O professor de informática Andriy Kusnichenko tampouco abandonou a cidade durante a ocupação. Empregado da escola profissionalizante regional, ele conta que negou toda cooperação com os invasores, recusando-se a adotar os currículos russos.

Assim como todos os funcionários das instituições de ensino municipais atualmente, ele trabalha de casa, em seu laptop. Os alunos estão espalhados pela Ucrânia e até mesmo pelo mundo afora. Apenas dois de seu grupo ainda permanecem em Kupiansk.

“Agora nós somos como professores particulares”: ele se comunica com os alunos não só por videochamada, no horário de aula, mas também individualmente, através de todos os serviços de mensagens possíveis. Os que deixaram Kupiansk não se interessam apenas pelas matérias escolares, mas também pela situação na cidade natal.

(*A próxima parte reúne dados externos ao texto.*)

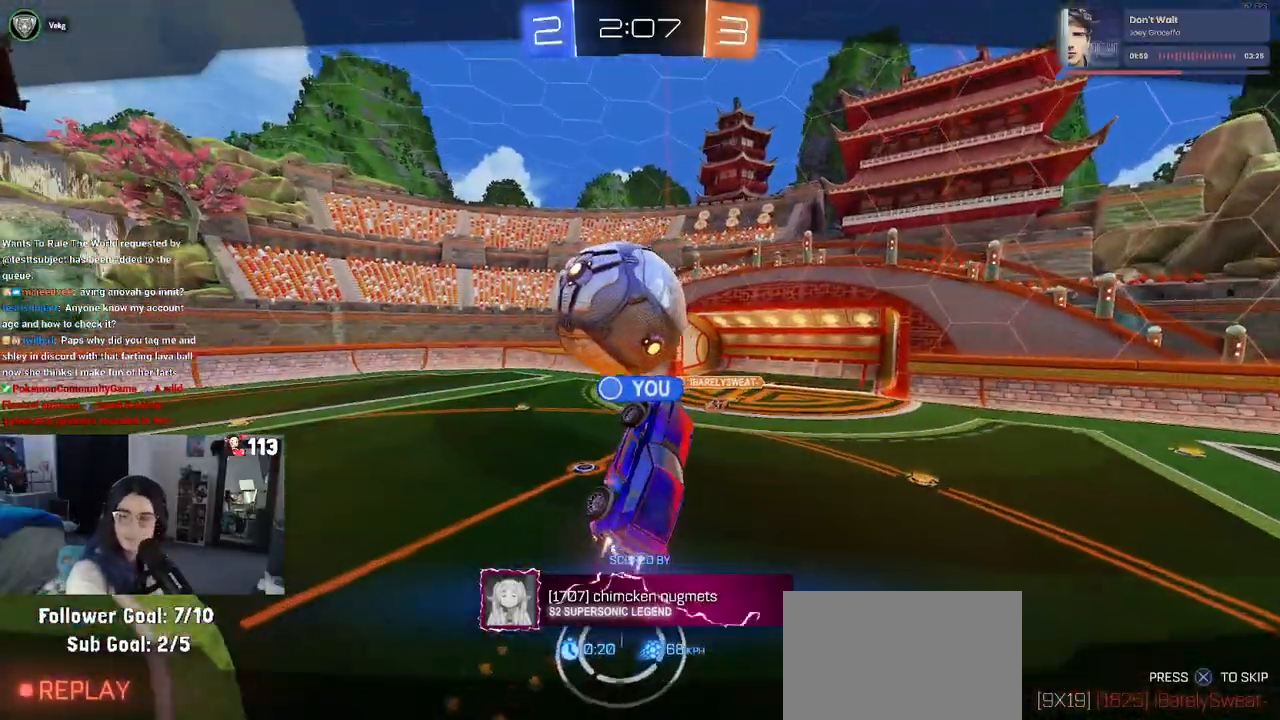
{"buttons": [], "left_stick": "center", "right_stick": "center", "events": [[200, "CROSS", "up"], [267, "CROSS", "down"], [483, "CROSS", "up"]]}
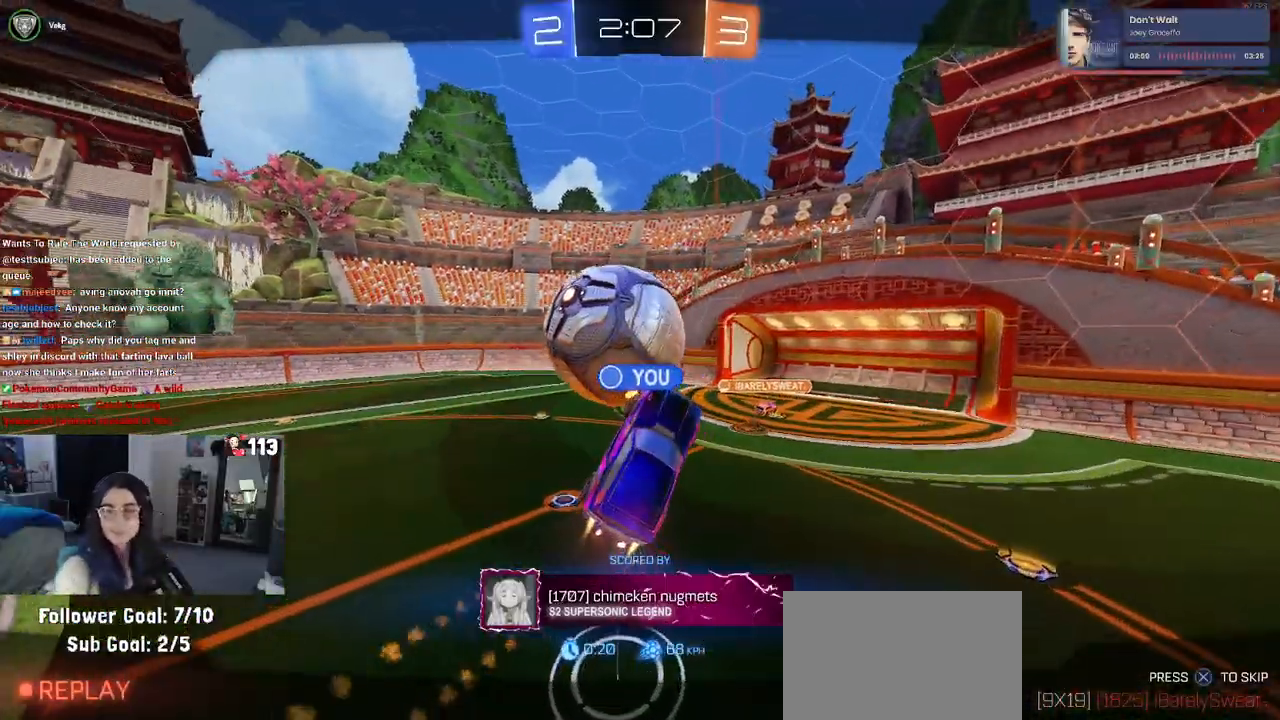
{"buttons": [], "left_stick": "center", "right_stick": "center", "events": [[100, "CROSS", "down"], [217, "CROSS", "up"]]}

“Muitos perguntam se suas casas ainda estão de pé”, conta. Recentemente, no caminho de casa, ele próprio foi alvo de bombardeios e teve que usar a mochila em que se encontrava seu laptop para tentar proteger a cabeça. Kusnichenko mantém sempre o tanque do carro cheio e uma mala pronta, pois tudo, menos ficar de novo sob ocupação russa. Mas por enquanto vai ficando.

“Vai ser um inferno”

Quem prefere abandonar as áreas perigosas da região de Kharkiv pode solicitar uma evacuação sem custos, oferecida pela organização ucraniana de resgate Rosa na Mão, entre outras.

Pouco antes da chegada dos voluntários, a aldeia de Monachynivka, ao norte de Kupiansk, foi bombardeada e a eletricidade cortada. Embora eletricistas tenham começado imediatamente com os reparos da rede, Valentyna decidiu ir embora de sua cidadezinha: um míssil caíra logo perto de sua casa. Ela se despede do lar benzendo a porta de entrada. Hipertensa, devido à emoção, ela pede para estar um momento sozinha.

Nos limites de Kupiansk, os voluntários ajudam Nadiya, de 70 anos e poucos anos. Sem poder conter as lágrimas, ela quer contar sua história: o filho Ivan foi morto pelos russos durante a ocupação, e o outro, Petro, está servindo o Exército ucraniano na região de Zaporíjia.

Em fins de 2023, devido aos bombardeios constantes, a aposentada se mudou da cidadezinha de Petropavlivka, na margem esquerda do rio Oskil, para Kupiansk. Agora Petro pediu para ela recuar ainda mais, para a cidade de Kharkhiv. “Ele diz: 'Mãe, vai embora, a coisa vai ficar um inferno, uma segunda Avdiivka”, relata Nadiya, chorando.

Ao chegarem à destinação, Nadiya e Valentyna são colocadas num alojamento, onde recebem apoio financeiro, comida e medicamentos. Como não têm familiares no local, de início ficarão em residências do governo. Ambas afirmam que, depois de tudo por que passaram, Kharkiv lhes parece um lugar seguro.